Curiously, in his will, the word “funeral” had been crossed out, and the word “death” replaced with “departure.” There was also a report that claimed that on the back of the letter was inexplicably scrawled a map of Waterloo Mountain, around 20 miles away, the significance of which has never been ascertained. The Royal Canadian Mounted Police (RCMP) immediately organized a massive search for the missing man, but no sign of either him nor his vehicle could ever be located. The only possible clue ever found would not be discovered until 6 years later, in March of 1986, when a blasted out truck and a few bits of human bone were found 4 miles away from the Taylor property at a dynamite blast site near Mount Prevost. The vehicle was apparently practically disintegrated, reduced to mere scattered pieces by “a significant volume of dynamite,” shrapnel had torn the place apart, and the human remains found were mere splinters and tiny pieces and shards. It has never been conclusively determined whether these remains or the truck really belonged to Granger or not. However, at the time they were widely presumed to be the remains of Taylor, since some fragments of clothing found at the scene matched clothes he was known to have been wearing, and he would officially be declared dead.

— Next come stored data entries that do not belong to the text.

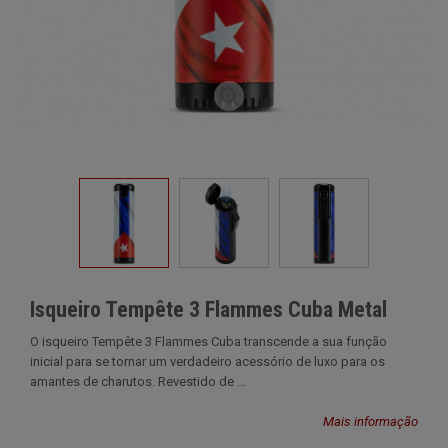
Isqueiro Tempête 3 Flammes Cuba Metal
O isqueiro Tempête 3 Flammes Cuba transcende a sua função
inicial para se tornar um verdadeiro acessório de luxo para os
amantes de charutos. Revestido de ...
Mais informação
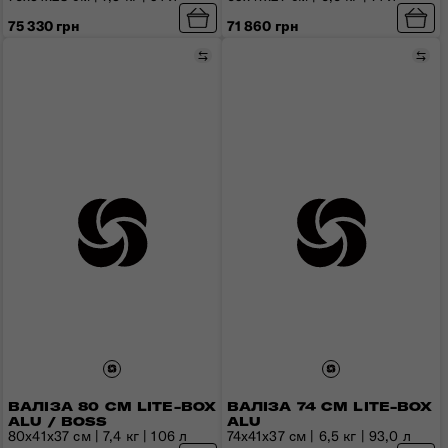
75 330 грн
71 860 грн
Порівняти
Пор
ВАЛІЗА 80 СМ LITE-BOX
ВАЛІЗА 74 СМ LITE-BOX
ALU / BOSS
ALU
80x41x37 см | 7,4 кг | 106 л
74x41x37 см | 6,5 кг | 93,0 л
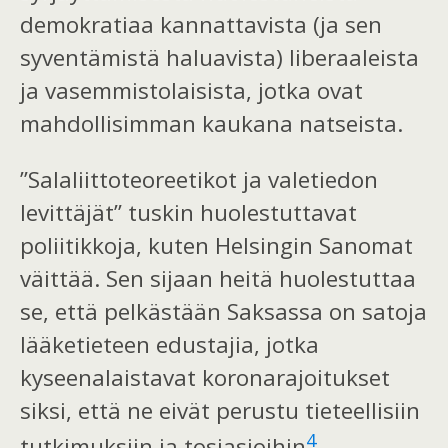
demokratiaa kannattavista (ja sen
syventämistä haluavista) liberaaleista
ja vasemmistolaisista, jotka ovat
mahdollisimman kaukana natseista.
”Salaliittoteoreetikot ja valetiedon
levittäjät” tuskin huolestuttavat
poliitikkoja, kuten Helsingin Sanomat
väittää. Sen sijaan heitä huolestuttaa
se, että pelkästään Saksassa on satoja
lääketieteen edustajia, jotka
kyseenalaistavat koronarajoitukset
siksi, että ne eivät perustu tieteellisiin
4
tutkimuksiin ja tosiasioihin
.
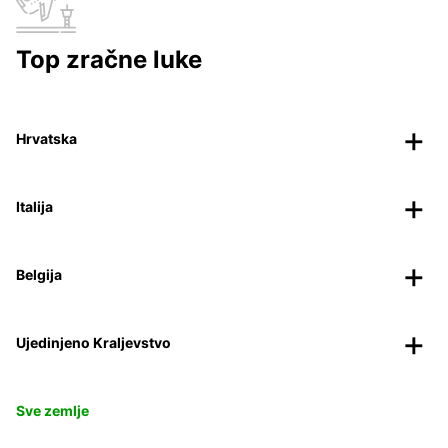
Top zračne luke
Hrvatska
Italija
Belgija
Ujedinjeno Kraljevstvo
Sve zemlje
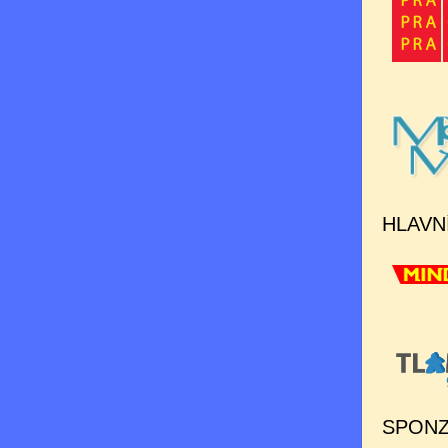
HLAVN
SPONZ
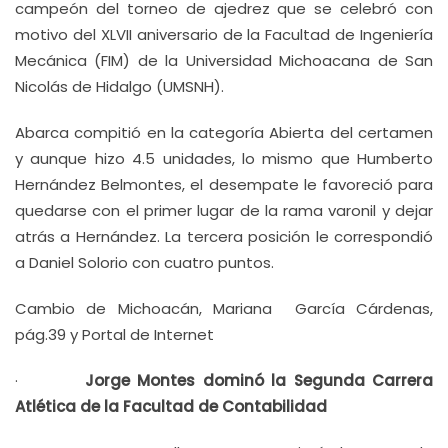
campeón del torneo de ajedrez que se celebró con
motivo del XLVII aniversario de la Facultad de Ingeniería
Mecánica (FIM) de la Universidad Michoacana de San
Nicolás de Hidalgo (UMSNH).
Abarca compitió en la categoría Abierta del certamen
y aunque hizo 4.5 unidades, lo mismo que Humberto
Hernández Belmontes, el desempate le favoreció para
quedarse con el primer lugar de la rama varonil y dejar
atrás a Hernández. La tercera posición le correspondió
a Daniel Solorio con cuatro puntos.
Cambio de Michoacán, Mariana García Cárdenas,
pág.39 y Portal de Internet
·
Jorge Montes dominó la Segunda Carrera
Atlética de la Facultad de Contabilidad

One of the main theories that sprang up in the wake of Taylor’s oddball disappearance was that he had perhaps committed suicide, possibly by using explosives to blow himself up, and the note had just been his weird version of a suicide note. However, although he was an eccentric, mad genius, by all accounts from family and friends he had not been suicidal at all. Despite this, his mental health had allegedly been deteriorating as he rambled on about aliens, and he was reported as having been doing a lot of LSD. The idea is perhaps the drugs and delusions of aliens speaking to him had pushed him into a psychotic episode that had driven him to suicide. Yet another idea was that Taylor had had some dynamite in his truck and it had accidentally gone off. He was known to keep sticks of dynamite in the vehicle for the purpose of blowing out tree trucks, so it is possible, but his friend, Keller, disagrees with this theory of death by dynamite either intentionally or by accident, and doubts the remains are even from Taylor at all, saying:

He was too smart to have an accident up on the mountain. There’s no way. He knew how to handle explosives — he was basically an expert — so when it came to safety, that was his number-one priority. It doesn’t work with me. He wouldn’t have had an accident, and he wouldn’t have done it on purpose. The police said it was a blue truck, but his truck was Pepto Bismol pink — I helped him paint it with my buddy Darren. What they found on the mountain was not Granger’s truck. They have no actual idea if it was Granger’s bones or not. Granger was the most intelligent, down-to-earth, wise man that I’ve ever met in my life. He wasn’t a nut. He was a very, very intelligent guy who carried on with his life normally. But after you say ‘spaceman,’ then all of a sudden he becomes a nut.

Plenty of other theories have swirled about as well, including that he ran off to start a new life, was kidnapped by the U.S. government or he was recruited by a secret agency or society for his skills, that he was killed for some secret technology he had stumbled across, or of course that he was taken away by aliens precisely as he had predicted. There is no way to know. All we can say for sure is that whether Granger was the victim of suicide, a secret cabal, or a demented, troubled mind, or he was truly whisked away to the stars by otherworldly beings, his odd case has never been solved, and it remains one of the strangest, surreal disappearances there is. What happened to him? The answers remain elusive, and we will probably never know for sure.